▶ **Your objective**:
Print every record below exactly, minus the pictures.

▶ **Given information**:

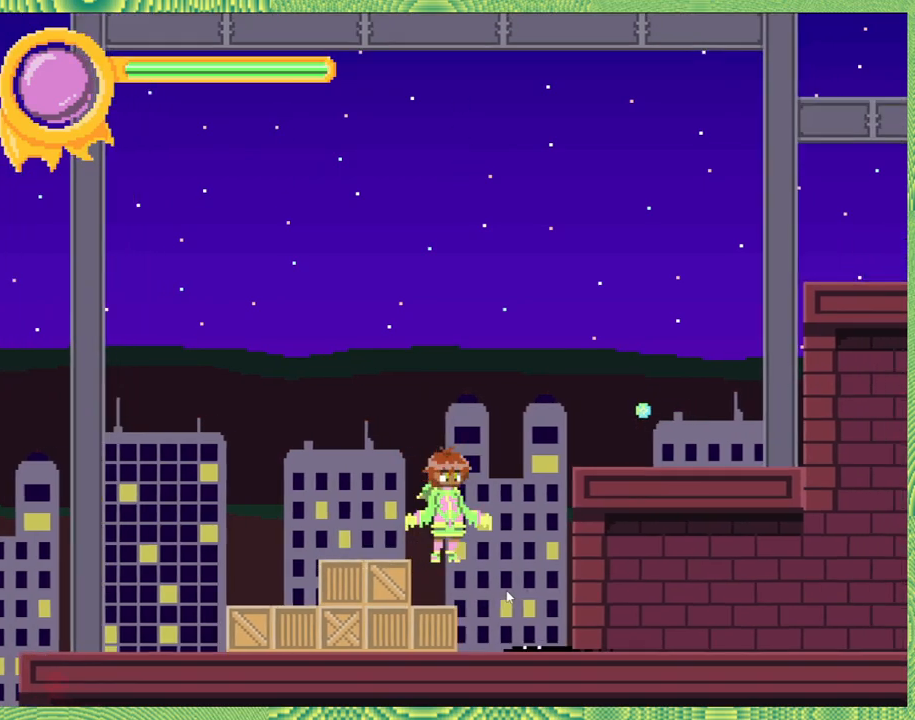
{"buttons": [], "left_stick": "center", "right_stick": "center", "events": [[467, "DPAD_RIGHT", "up"]]}
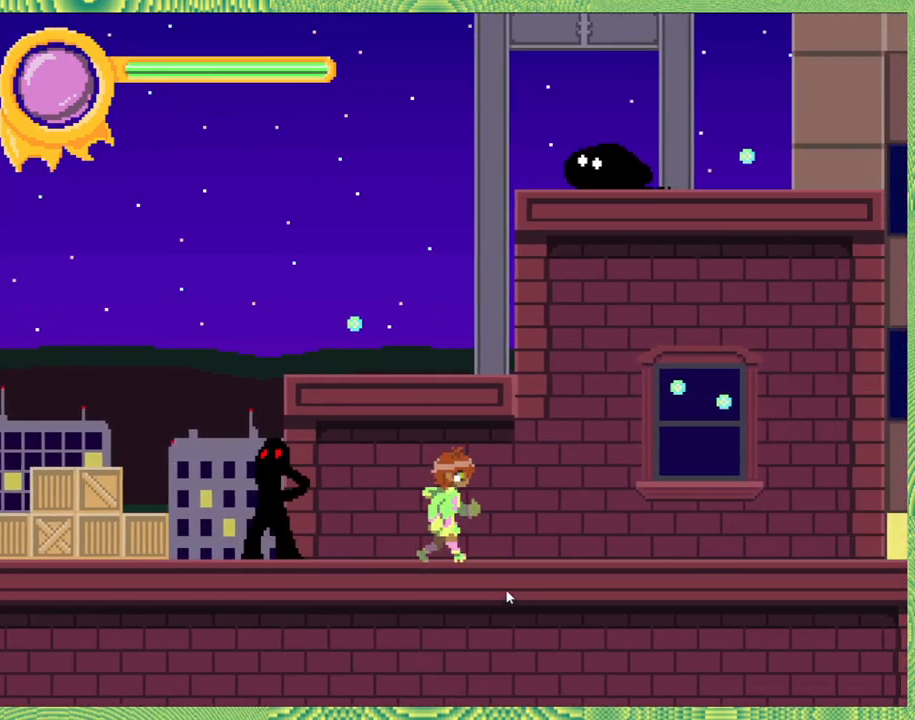
{"buttons": ["Y", "DPAD_LEFT"], "left_stick": "center", "right_stick": "center", "events": [[67, "DPAD_LEFT", "down"], [483, "Y", "down"]]}
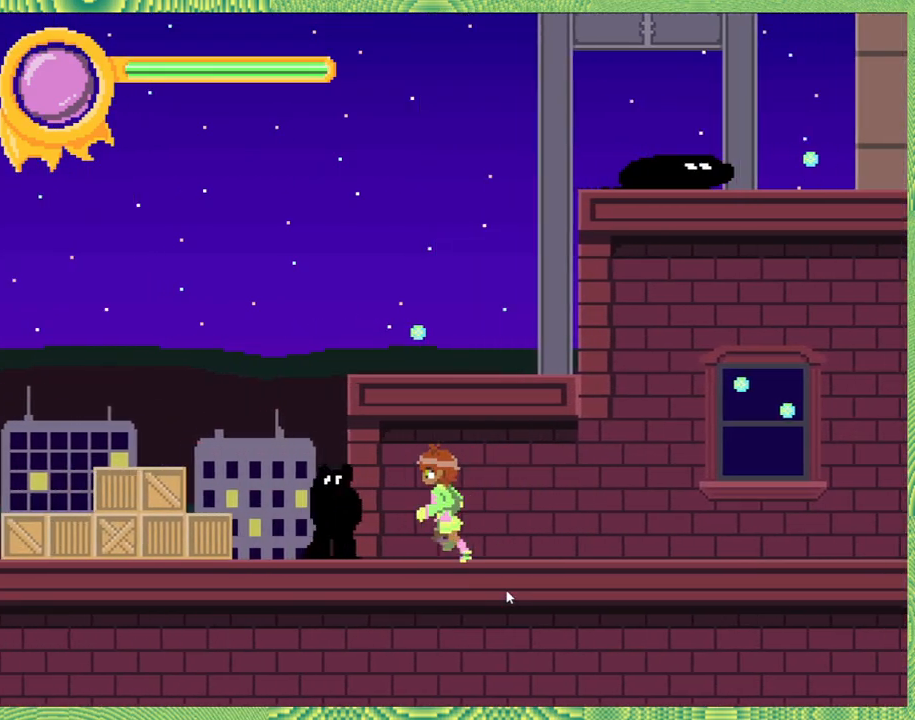
{"buttons": [], "left_stick": "center", "right_stick": "center", "events": [[17, "DPAD_LEFT", "up"], [50, "Y", "up"], [133, "Y", "down"], [233, "Y", "up"], [283, "Y", "down"], [400, "Y", "up"]]}
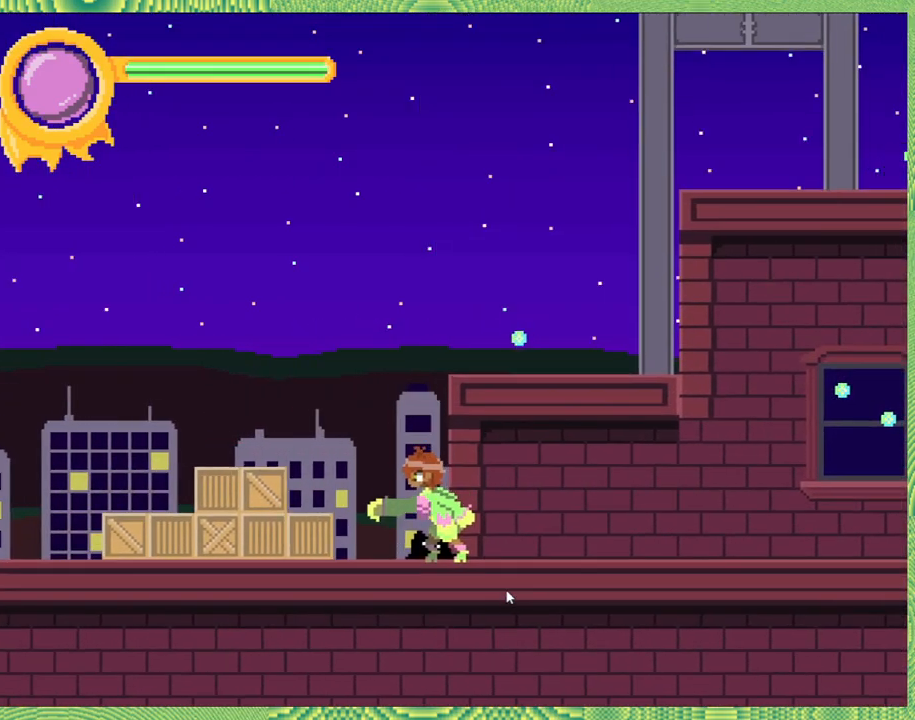
{"buttons": [], "left_stick": "center", "right_stick": "center", "events": [[250, "Y", "down"], [333, "Y", "up"], [433, "Y", "down"], [500, "Y", "up"]]}
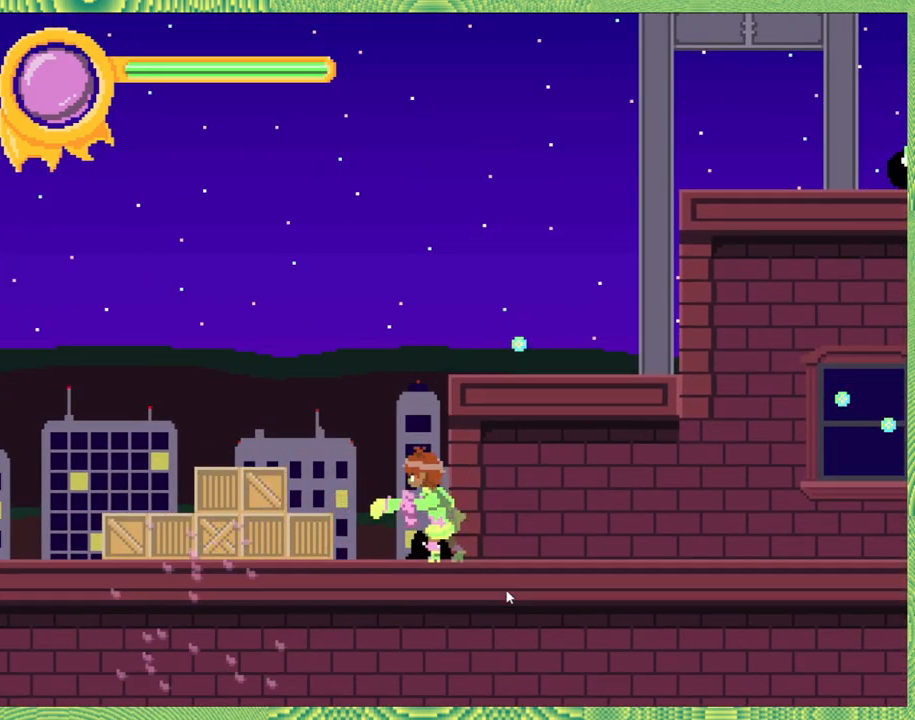
{"buttons": ["Y"], "left_stick": "center", "right_stick": "center", "events": [[83, "Y", "down"], [183, "Y", "up"], [217, "Y", "down"], [333, "Y", "up"], [417, "Y", "down"]]}
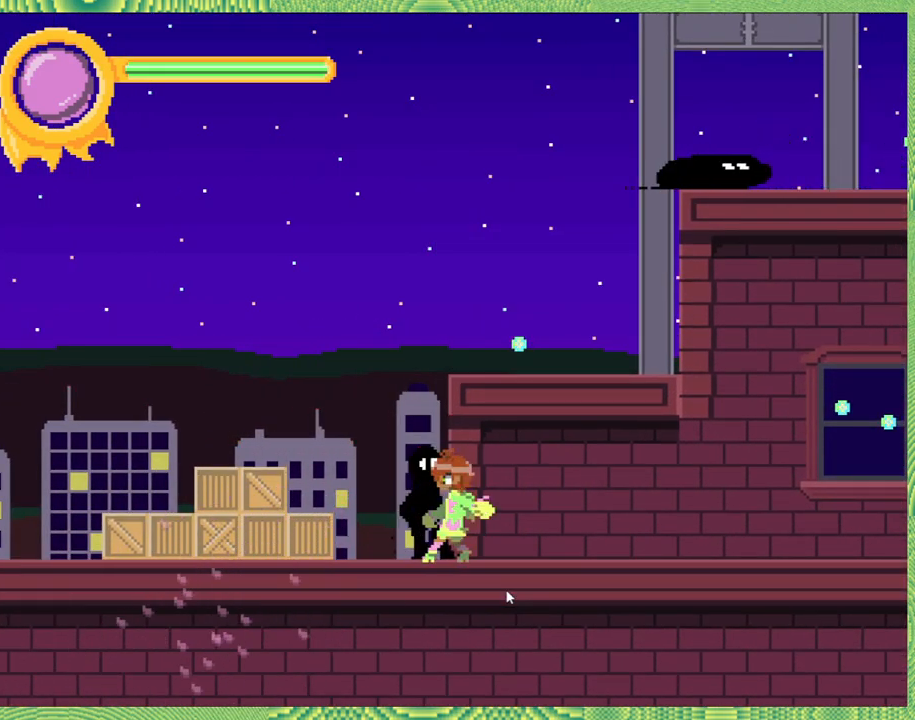
{"buttons": ["Y"], "left_stick": "center", "right_stick": "center", "events": [[17, "Y", "up"], [83, "Y", "down"], [183, "Y", "up"], [267, "Y", "down"], [350, "Y", "up"], [433, "Y", "down"]]}
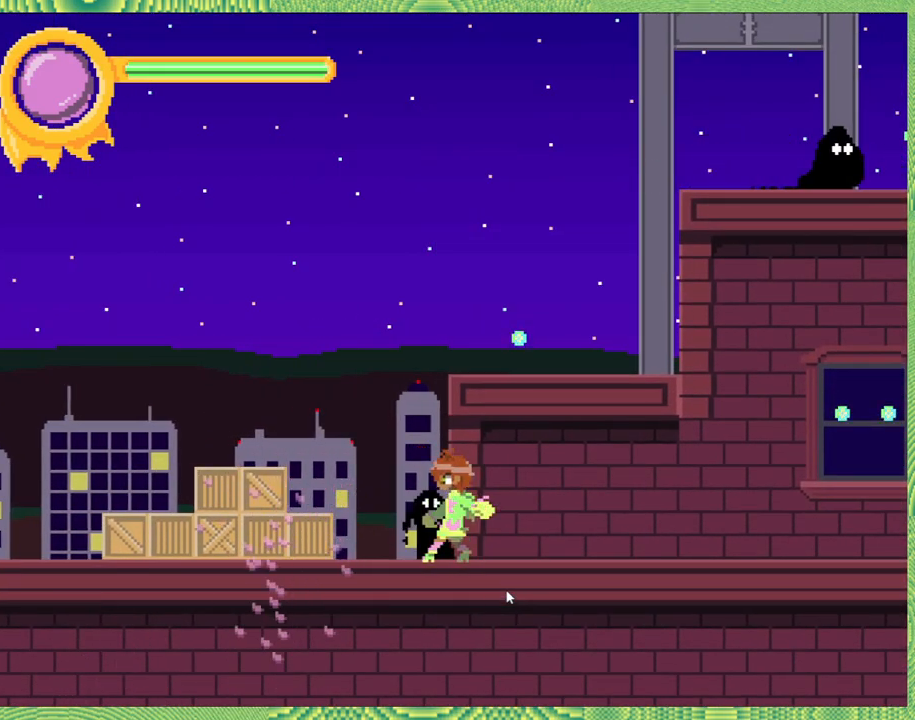
{"buttons": ["Y"], "left_stick": "center", "right_stick": "center", "events": [[17, "Y", "up"], [117, "Y", "down"], [233, "Y", "up"], [267, "Y", "down"], [400, "Y", "up"], [450, "Y", "down"]]}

▶ **Solution for this task**:
{"buttons": [], "left_stick": "center", "right_stick": "center", "events": [[467, "DPAD_RIGHT", "up"]]}
{"buttons": ["Y", "DPAD_LEFT"], "left_stick": "center", "right_stick": "center", "events": [[67, "DPAD_LEFT", "down"], [483, "Y", "down"]]}
{"buttons": [], "left_stick": "center", "right_stick": "center", "events": [[17, "DPAD_LEFT", "up"], [50, "Y", "up"], [133, "Y", "down"], [233, "Y", "up"], [283, "Y", "down"], [400, "Y", "up"]]}
{"buttons": [], "left_stick": "center", "right_stick": "center", "events": [[250, "Y", "down"], [333, "Y", "up"], [433, "Y", "down"], [500, "Y", "up"]]}
{"buttons": ["Y"], "left_stick": "center", "right_stick": "center", "events": [[83, "Y", "down"], [183, "Y", "up"], [217, "Y", "down"], [333, "Y", "up"], [417, "Y", "down"]]}
{"buttons": ["Y"], "left_stick": "center", "right_stick": "center", "events": [[17, "Y", "up"], [83, "Y", "down"], [183, "Y", "up"], [267, "Y", "down"], [350, "Y", "up"], [433, "Y", "down"]]}
{"buttons": ["Y"], "left_stick": "center", "right_stick": "center", "events": [[17, "Y", "up"], [117, "Y", "down"], [233, "Y", "up"], [267, "Y", "down"], [400, "Y", "up"], [450, "Y", "down"]]}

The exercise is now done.